[Opening TASK MATERIAL section]

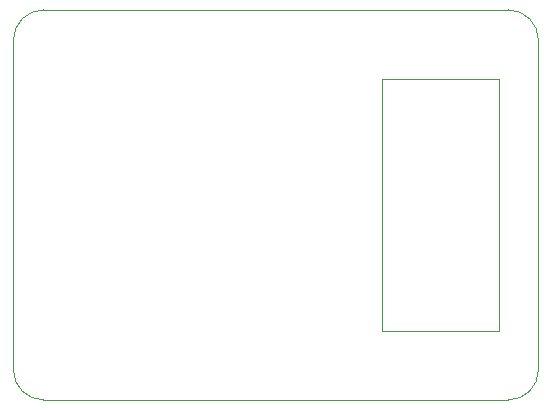
<source format=gm1>
%TF.GenerationSoftware,KiCad,Pcbnew,9.0.4+dfsg-1*%
%TF.CreationDate,2025-10-02T08:58:53+08:00*%
%TF.ProjectId,cover,636f7665-722e-46b6-9963-61645f706362,b*%
%TF.SameCoordinates,Original*%
%TF.FileFunction,Profile,NP*%
%FSLAX45Y45*%
G04 Gerber Fmt 4.5, Leading zero omitted, Abs format (unit mm)*
G04 Created by KiCad (PCBNEW 9.0.4+dfsg-1) date 2025-10-02 08:58:53*
%MOMM*%
%LPD*%
G01*
G04 APERTURE LIST*
%TA.AperFunction,Profile*%
%ADD10C,0.050000*%
%TD*%
G04 APERTURE END LIST*
D10*
X13284200Y-7823200D02*
X14274800Y-7823200D01*
X14274800Y-9956800D02*
X13284200Y-9956800D01*
X14274800Y-7823200D02*
X14274800Y-9956800D01*
X13284200Y-9956800D02*
X13284200Y-7823200D01*
%TO.C,B1*%
X10160000Y-7493000D02*
X10160000Y-10287000D01*
X14351000Y-7239000D02*
X10414000Y-7239000D01*
X14351000Y-10541000D02*
X10414000Y-10541000D01*
X14605000Y-7493000D02*
X14605000Y-10287000D01*
X10160000Y-7493000D02*
G75*
G02*
X10414000Y-7239000I254000J0D01*
G01*
X10414000Y-10541000D02*
G75*
G02*
X10160000Y-10287000I0J254000D01*
G01*
X14351000Y-7239000D02*
G75*
G02*
X14605000Y-7493000I0J-254000D01*
G01*
X14605000Y-10287000D02*
G75*
G02*
X14351000Y-10541000I-254000J0D01*
G01*
%TD*%
M02*

</source>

[Closing TASK MATERIAL section]

WHAT YOU ARE ASKED TO DO –
Show all lines above holding the word "dfsg".

RESPONSE TO THIS EXERCISE –
%TF.GenerationSoftware,KiCad,Pcbnew,9.0.4+dfsg-1*%
G04 Created by KiCad (PCBNEW 9.0.4+dfsg-1) date 2025-10-02 08:58:53*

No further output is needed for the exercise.